Re: Joining on a view containing a UNION ALL produces a suboptimal plan on 9.3.4

От
Tom Lane
Дата:
Chris Hanks <christopher.m.hanks@gmail.com> writes:
> CREATE VIEW tables AS
>   SELECT a.*, b.col AS other_col
>   FROM a
>   LEFT JOIN b ON a.id = b.id
>   UNION ALL
>   SELECT c.*, d.col AS other_col
>   FROM c
>   LEFT JOIN d ON c.id = d.id;

> EXPLAIN ANALYZE
> SELECT *
> FROM tables
> WHERE id = 89; -- Index scans, as expected.

> EXPLAIN ANALYZE
> SELECT *
> FROM e
> JOIN tables ON e.col = tables.id
> WHERE e.id = 568; -- Big merge joins, when simple index scans should
> be possible?

> Would this be considered a deficiency in the optimizer? Is there a simple fix?

Don't hold your breath.  To arrive at the
union-on-the-inside-of-a-nestloop plan you're hoping for, the planner
would have to create a "parameterized path" for the UNION ALL structure.
But when you have joins in the arms of the UNION ALL, they are considered
to be independent subqueries, and we currently have a policy decision not
to try to generate parameterized paths for subqueries.  It'd be quite
expensive and I think the planner is probably lacking some necessary
mechanisms anyway.

Given that e.id is unique, you could possibly fake it with something like

select * from tables where id = (select e.col from e where e.id = 568);

            regards, tom lane


Re: Joining on a view containing a UNION ALL produces a suboptimal plan on 9.3.4

От
Chris Hanks
Дата:
That did the trick!
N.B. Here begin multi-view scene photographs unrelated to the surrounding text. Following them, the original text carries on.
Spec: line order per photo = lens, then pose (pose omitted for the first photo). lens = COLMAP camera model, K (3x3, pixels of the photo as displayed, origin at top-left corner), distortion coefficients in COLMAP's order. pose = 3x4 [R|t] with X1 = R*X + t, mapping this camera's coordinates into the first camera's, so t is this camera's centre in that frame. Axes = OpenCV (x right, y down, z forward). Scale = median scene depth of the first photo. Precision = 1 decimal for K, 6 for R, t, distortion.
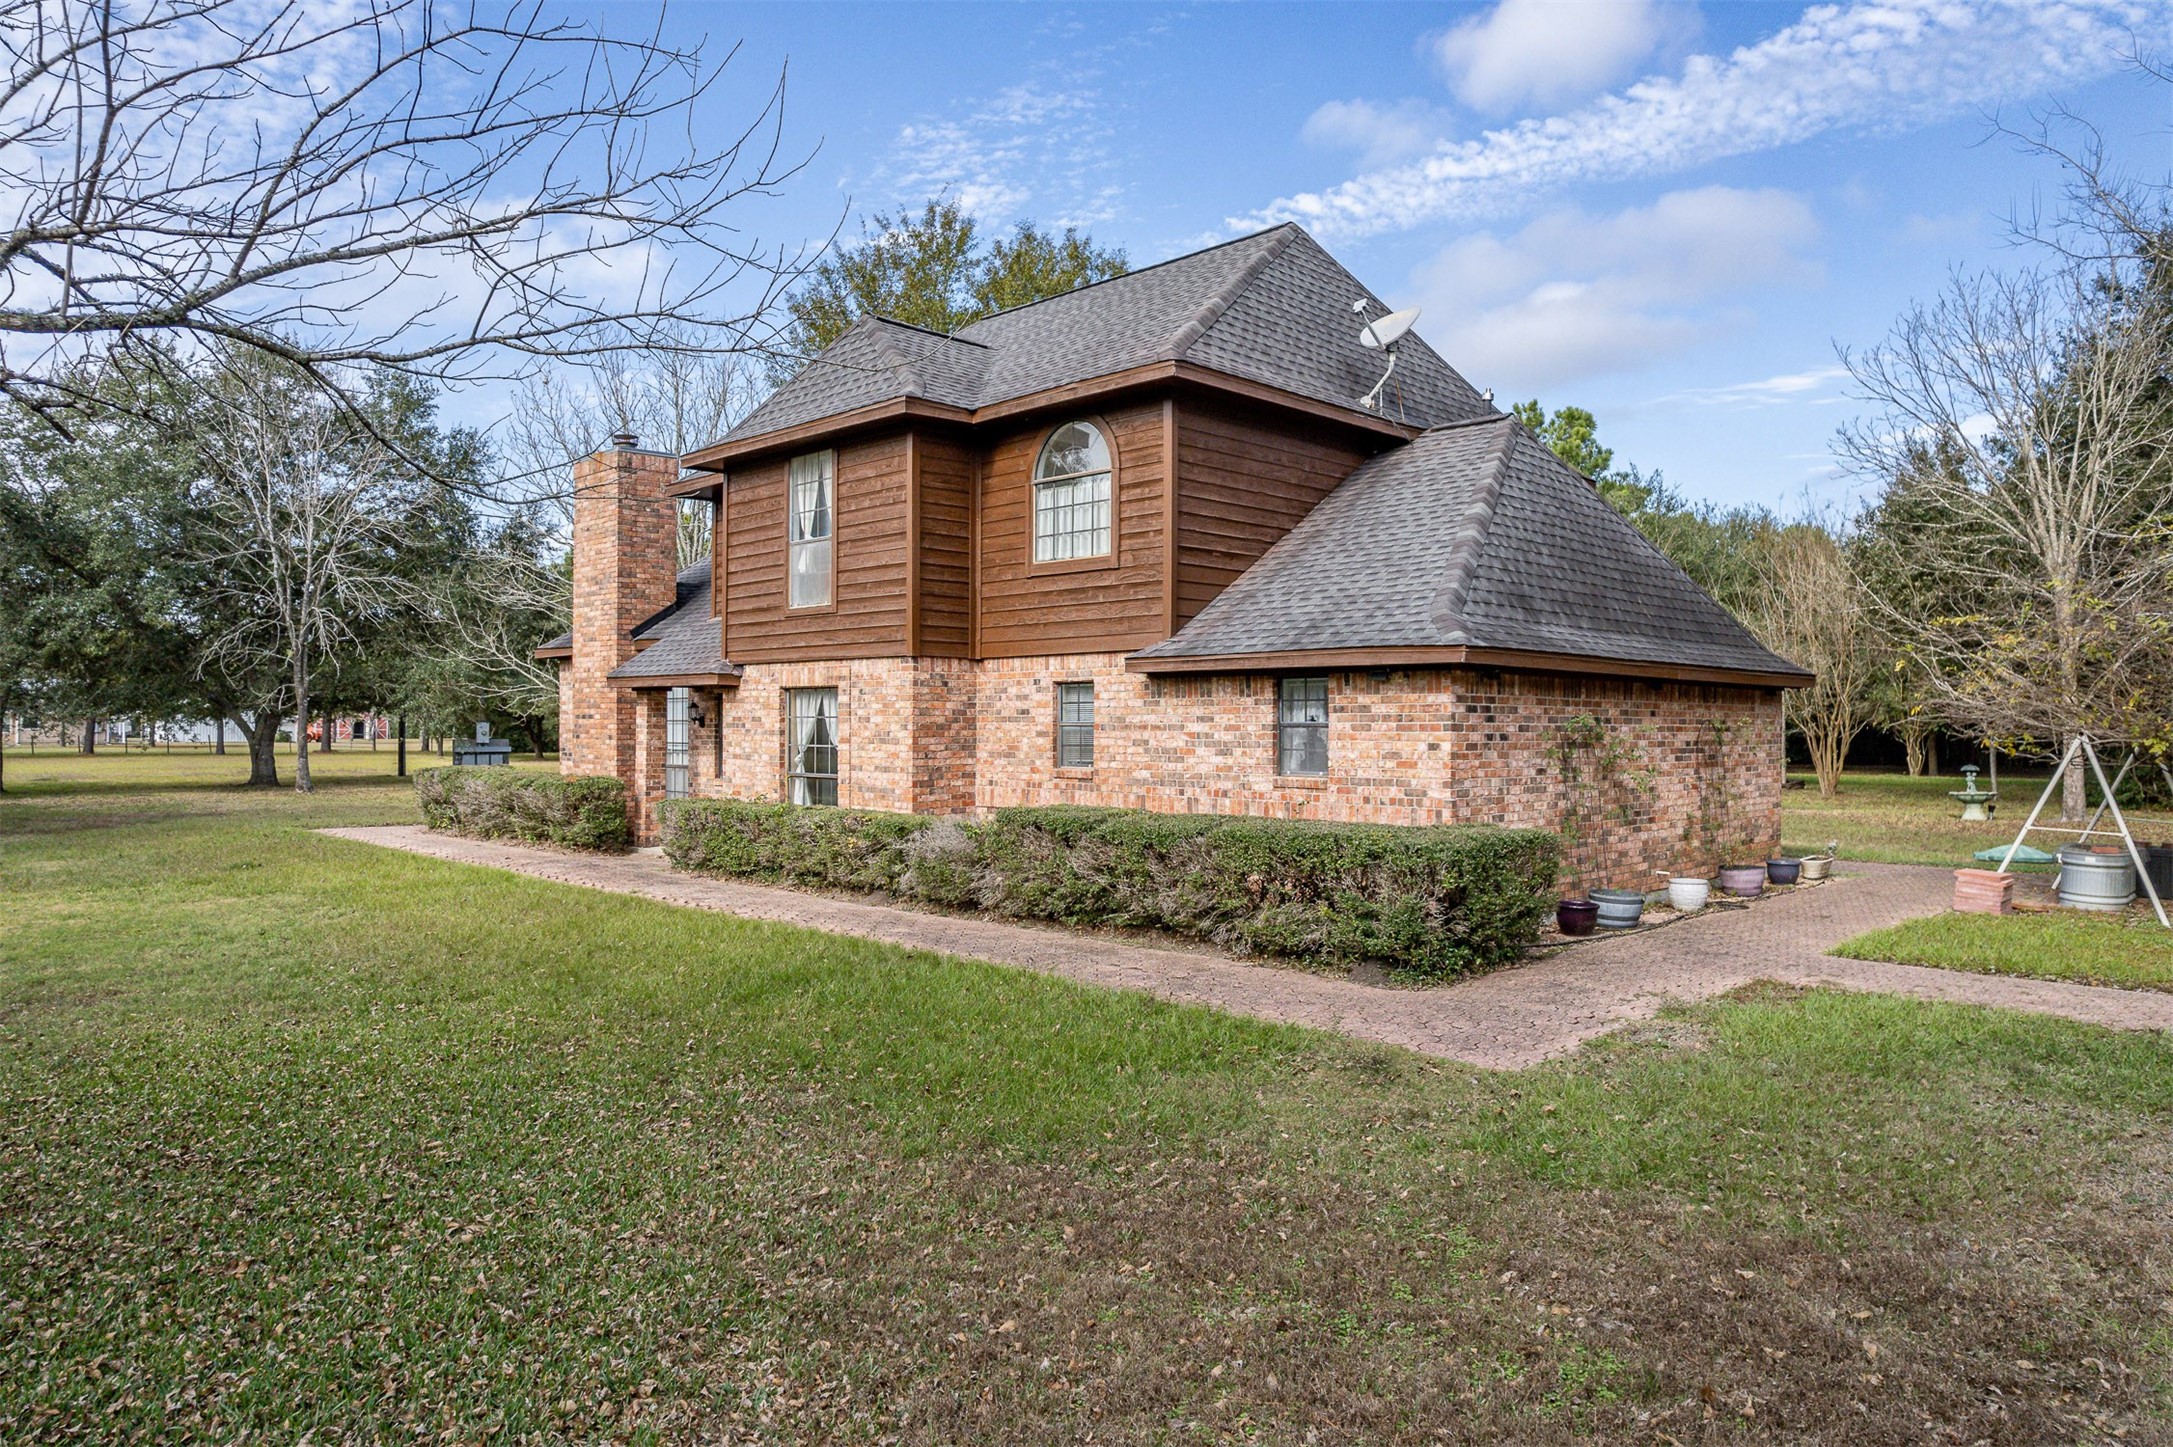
lens RADIAL K [[1416.1, 0, 1042.8], [0, 1416.1, 716.8], [0, 0, 1]] dist [-0.072670, 0.059217]
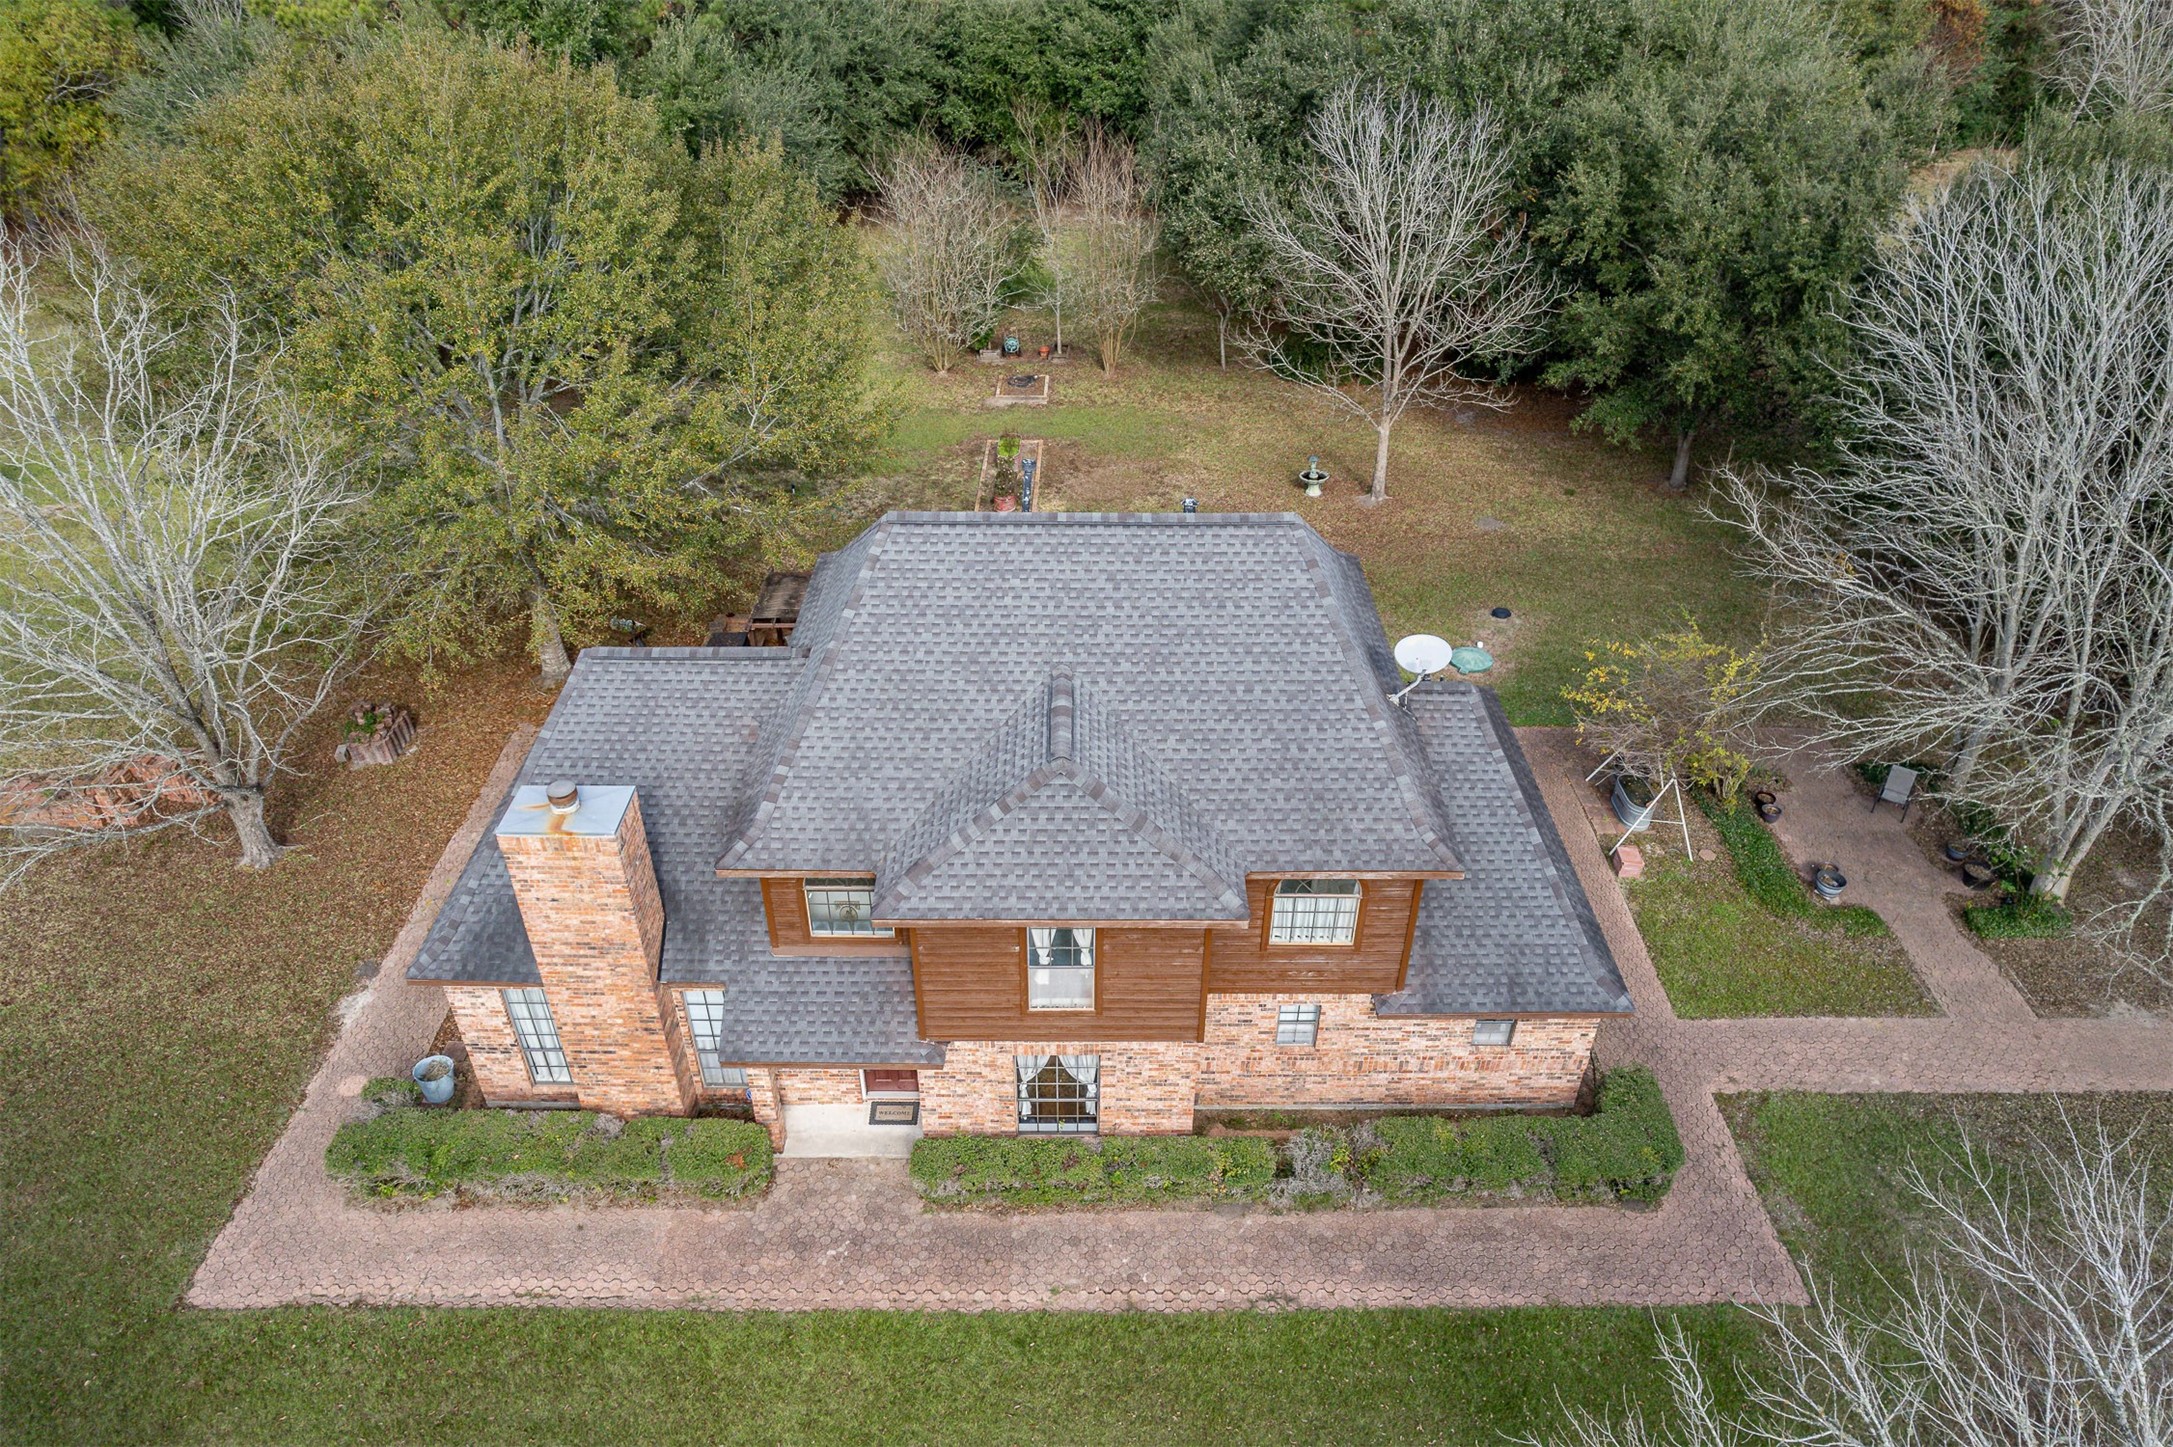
lens RADIAL K [[1416.1, 0, 1071.3], [0, 1416.1, 716.7], [0, 0, 1]] dist [-0.072670, 0.059217]
pose [[0.688326, -0.412562, 0.596657, -0.841577], [0.002401, 0.823811, 0.566859, -1.043957], [-0.725397, -0.388751, 0.568041, 0.489776]]
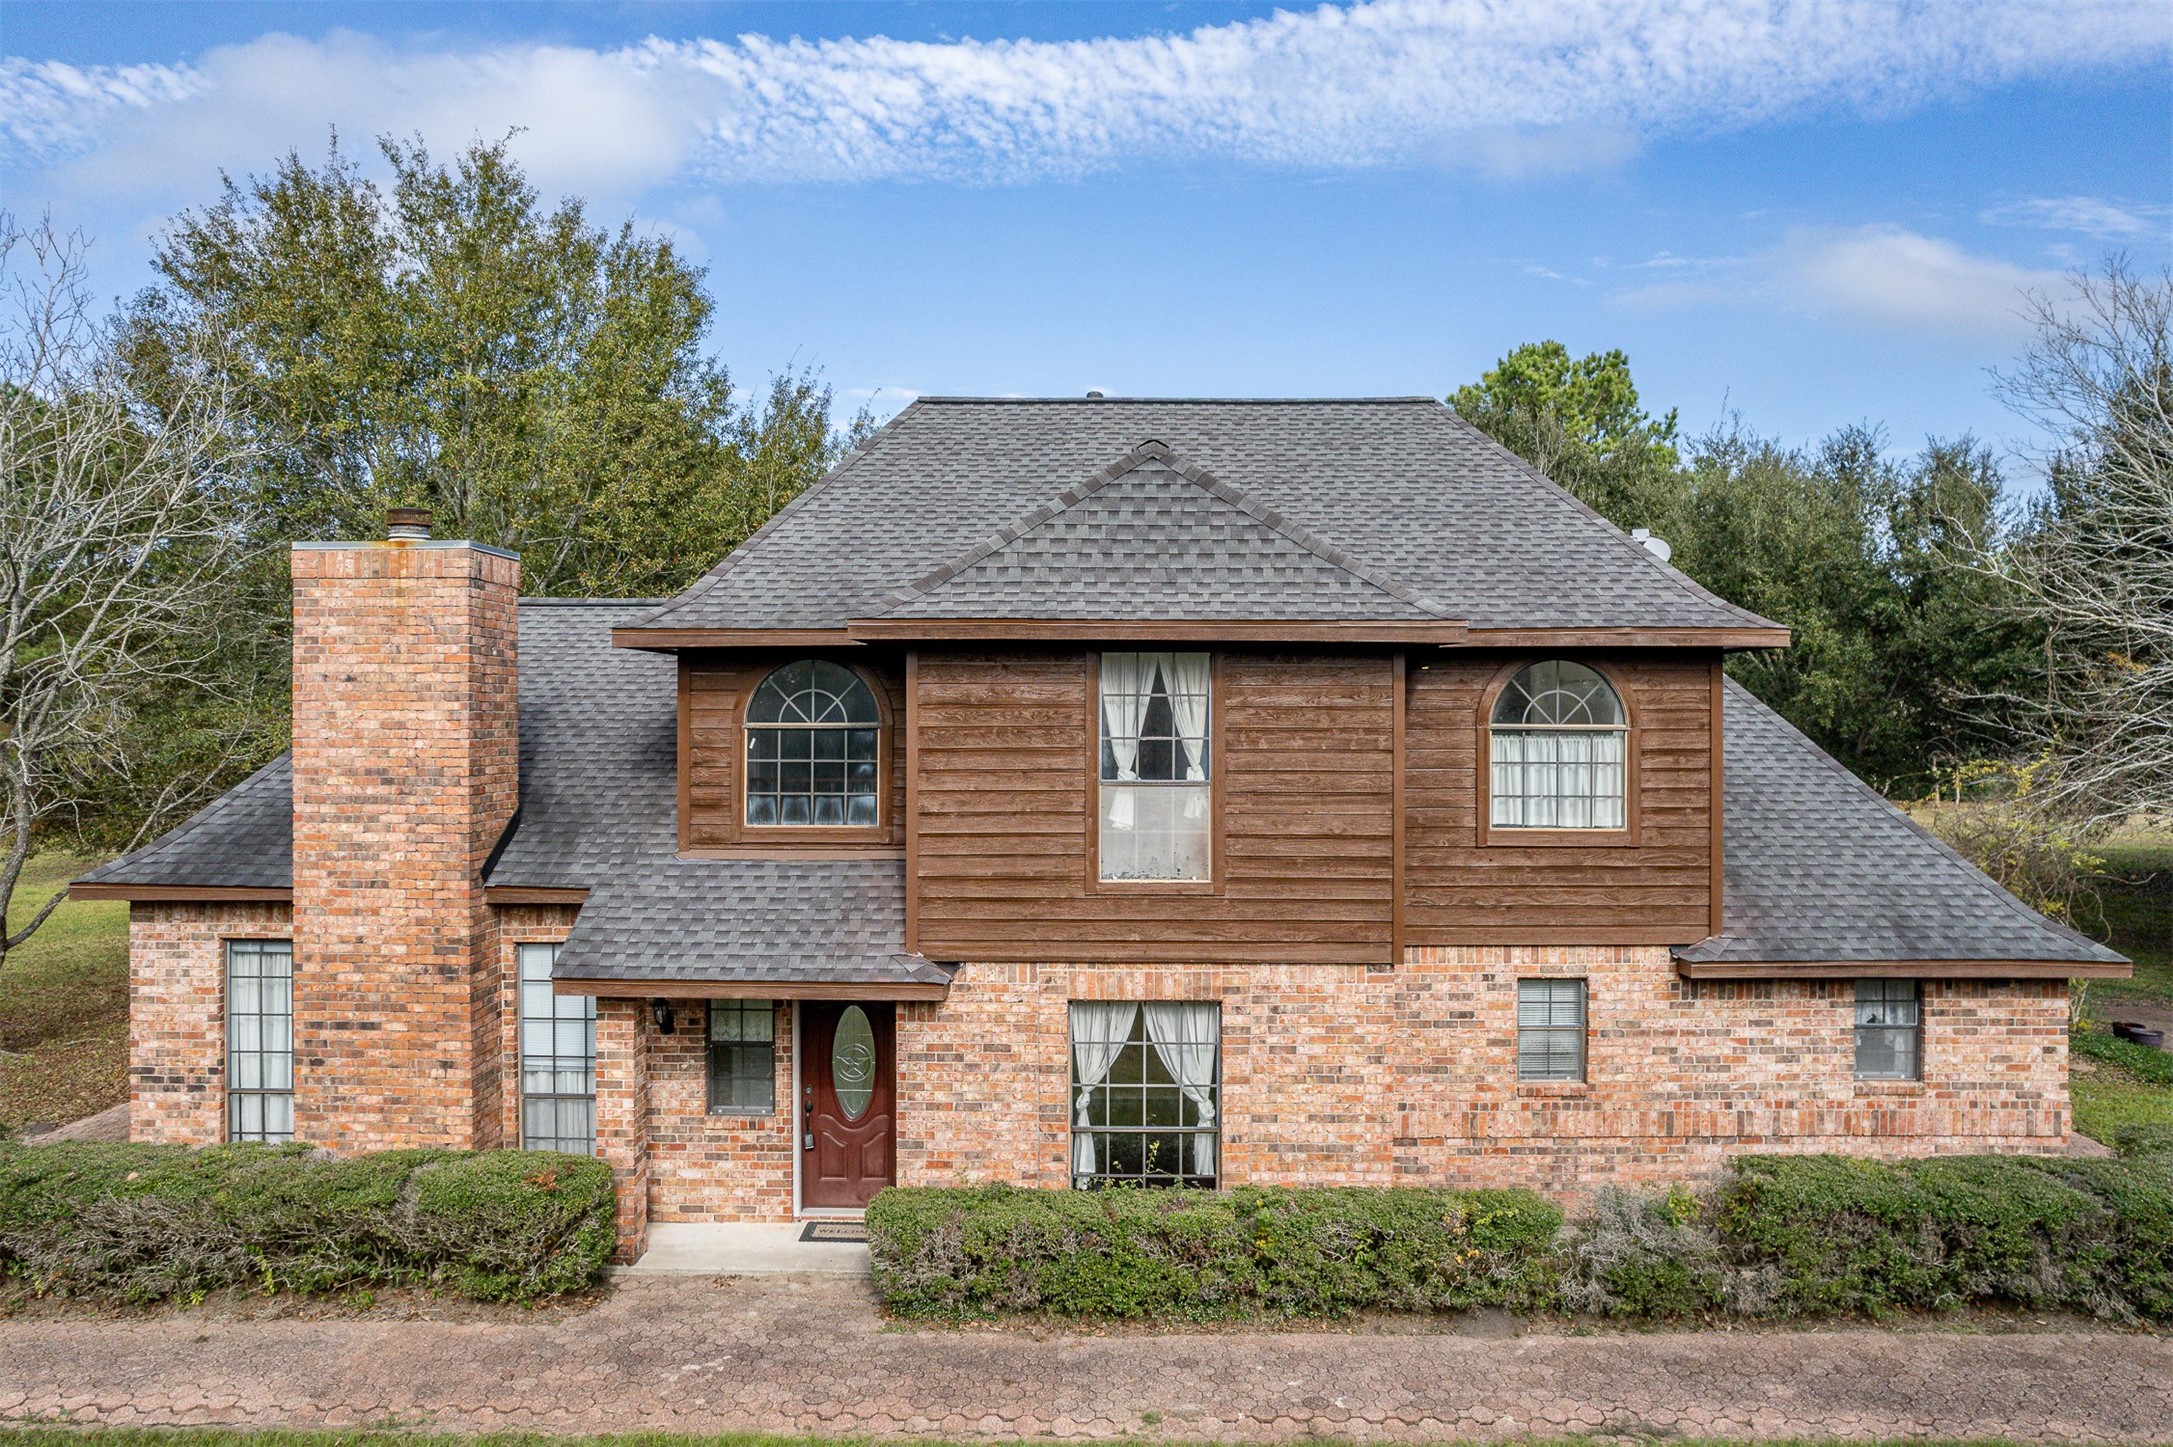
lens RADIAL K [[1416.1, 0, 1074.1], [0, 1416.1, 707.7], [0, 0, 1]] dist [-0.072670, 0.059217]
pose [[0.700457, 0.005030, 0.713677, -0.754769], [-0.001727, 0.999984, -0.005352, -0.177120], [-0.713693, 0.002516, 0.700454, 0.629631]]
Thanks, Tom!

On Thu, Jul 10, 2014 at 8:47 AM, Tom Lane <tgl@sss.pgh.pa.us> wrote:
> Chris Hanks <christopher.m.hanks@gmail.com> writes:
>> CREATE VIEW tables AS
>>   SELECT a.*, b.col AS other_col
>>   FROM a
>>   LEFT JOIN b ON a.id = b.id
>>   UNION ALL
>>   SELECT c.*, d.col AS other_col
>>   FROM c
>>   LEFT JOIN d ON c.id = d.id;
>
>> EXPLAIN ANALYZE
>> SELECT *
>> FROM tables
>> WHERE id = 89; -- Index scans, as expected.
>
>> EXPLAIN ANALYZE
>> SELECT *
>> FROM e
>> JOIN tables ON e.col = tables.id
>> WHERE e.id = 568; -- Big merge joins, when simple index scans should
>> be possible?
>
>> Would this be considered a deficiency in the optimizer? Is there a simple fix?
>
> Don't hold your breath.  To arrive at the
> union-on-the-inside-of-a-nestloop plan you're hoping for, the planner
> would have to create a "parameterized path" for the UNION ALL structure.
> But when you have joins in the arms of the UNION ALL, they are considered
> to be independent subqueries, and we currently have a policy decision not
> to try to generate parameterized paths for subqueries.  It'd be quite
> expensive and I think the planner is probably lacking some necessary
> mechanisms anyway.
>
> Given that e.id is unique, you could possibly fake it with something like
>
> select * from tables where id = (select e.col from e where e.id = 568);
>
>                         regards, tom lane